ÖH Uni Graz ÖH Uni Graz

Startseite » “Ich bin Antifeminist”

“Ich bin Antifeminist”

„Ich bin Antifeminist“

In einer Zeit, in der Feminismus oder Feminist*in als Abwertung, ja fast schon als Schimpfwort gebraucht wird, fällt es auf einmal sehr leicht sich einfach als Gegenpol dieses politischen Statements zu verstehen. Wer möchte schon diesem Klischee einer sexuell frustrierten und daher zwangsläufig Männer hassenden Furie entsprechen. Da erscheint es ja fast einleuchtend zu sein sich dieser öffentlichen Bloßstellung entziehen zu wollen und lieber erst mal eine Antihaltung einzunehmen oder ebenso kontrovers, sich als moralisch integer zu betrachten und eine vermeintlich neutrale, unpolitisch Rolle für sich zu beanspruchen.

Die Frauenbewegung ist über den Punkt hinausgewachsen, als nur Frauen* für ihre Rechte einzustehen versuchten. Inzwischen versteht sich der Feminismus als ein gesamt-gesellschaftlicher Kampf gegen Diskriminierung und Unterdrückung. Dabei kämpfen alle Menschen egal welchen Geschlechtes oder welcher sexuellen Orientierung Seite an Seite. Es scheint selbstverständlich, dass sich auch in diesem Zuge die Männer* aus ihren gesellschaftlich normierten Zwängen und Stereotypen befreien wollen. Wer will schon als Trieb gesteuertes Wesen gelten, dass bei dem Anblick eines Minirockes nicht an sich halten könne. Die These, dass es sich dabei um eine provozierende zur Schaustellung des weiblichen Körpers handeln würde und daher zwangsläufig mit einer chauvinistischen Reaktionen der Männer* zu rechnen sei, hält sich verblüffend hartnäckig. Daher ist es längst überfällig auch diesen Rollenbildern entschieden entgegen zu treten.
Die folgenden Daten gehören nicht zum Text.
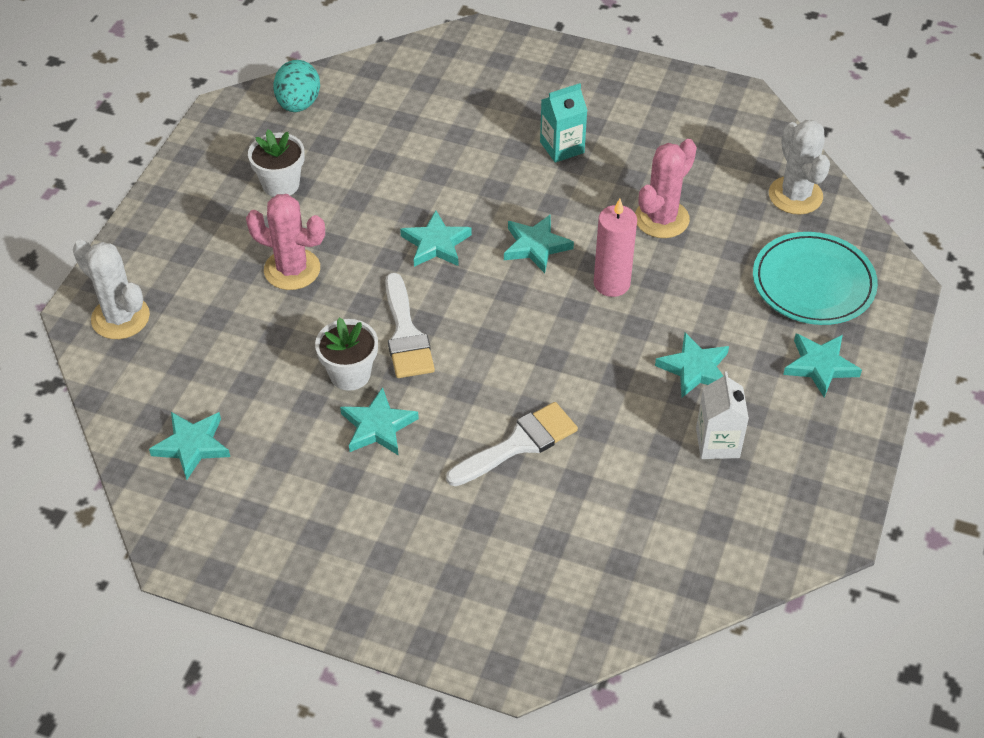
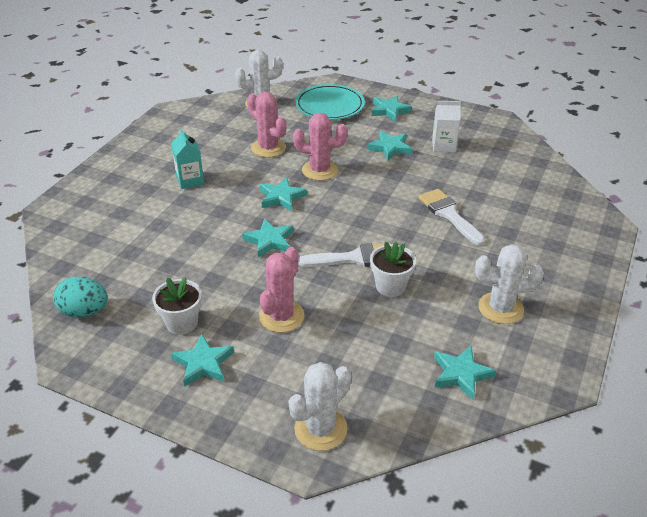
camera: 85 degrees left, 10 degrees down
(309, 496) = (500, 308): none -> white cactus
(378, 426) = (437, 274): turquoise star -> turquoise star (203, 363)
(611, 283) = (320, 170): pink candle -> pink cactus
Interessant wird es nun, da sich vermehrt Menschen auch vom Feminismus angegriffen sehen. Eine geschlechtergerechte Sprache wird als zu viel Aufwand empfunden, als Ideologie die der Gesellschaft aufgezwungen werden würde. So äußerte sich der norwegische Attentäter und bekennende Rassist, Antisemit und Antifeminist Anders Behring Breivik, dass die political correctness eine Feminisierung der europäischen Kultur bedeuten würde und somit einem Krieg gegen die europäischen Männer gleichzusetzen sei. Doch nicht nur Sprache ist den Antifeminist*innen ein Dorn im Auge. Obwohl die antifeministische Männerrechtsbewegung sich als Sprachrohr des gesamten „männlichen“ Teils der Gesellschaft versteht, so lassen sie es sich dennoch nicht nehmen auch Männer* zu diffamieren die nicht ihrem heteronormativen Bild entsprechen oder danach handeln.

Eine Person wie Ronja Larissa von Rönne die vom Feminismus angeekelt ist und Sexismus als legitimes Konsumgut versteht, geht davon aus, dass eine Gleichstellung in der Gesellschaft schon allumfassend statt gefunden hat. Feminismus sei antiquiert und überflüssig – da stellt sich die Frage warum bis in die 90er Jahre die Vergewaltigung in der Ehe nicht strafbar war. Warum wir auch im Jahr 2016 über das Sexualstrafrecht endlos erscheinende Debatten führen müssen. Dass ein „Nein“ auch diese Bedeutung zugesprochen bekommt. Wer die Errungenschaften des Feminismus genießt und dennoch ignorieren möchte dass die Gesellschaft noch nicht am Ziel angekommen ist und weiterhin Menschen Diskriminierung erfahren, verhält sich schlicht ignorant. Jedem sei es erlaubt egoistisch zu sein, wie es ja auch Ronja Larissa von Rönne für sich definiert. Diesen Menschen muss dann eben auch bewusst sein welches negative Bild sie von einer Gesellschaft zeichnen und wiederspiegeln.

Auch der Feminismus ist nicht frei von Makeln. Viele unterschiedliche Menschen haben bekanntlich auch viele unterschiedliche Meinungen und somit finden sich auch in feministischen Strömungen sehr fragwürdige oder falsche Thesen. Unter anderem sind Äußerungen wie die von Alice Schwarzer in Bezug auf die Silvesternacht in Köln als problematisch zu bewerten. Denn sie artikulierte öffentlich Zuschreibungen und Pauschalisierungen im Namen des Feminismus. Doch auch hier wäre es zu geistlos, einfach den gesamten Feminismus abzuschreiben. Vielmehr benötigt es das Engagement der gesamten Gesellschaft sich einzubringen und den Feminismus in sich auszuformulieren.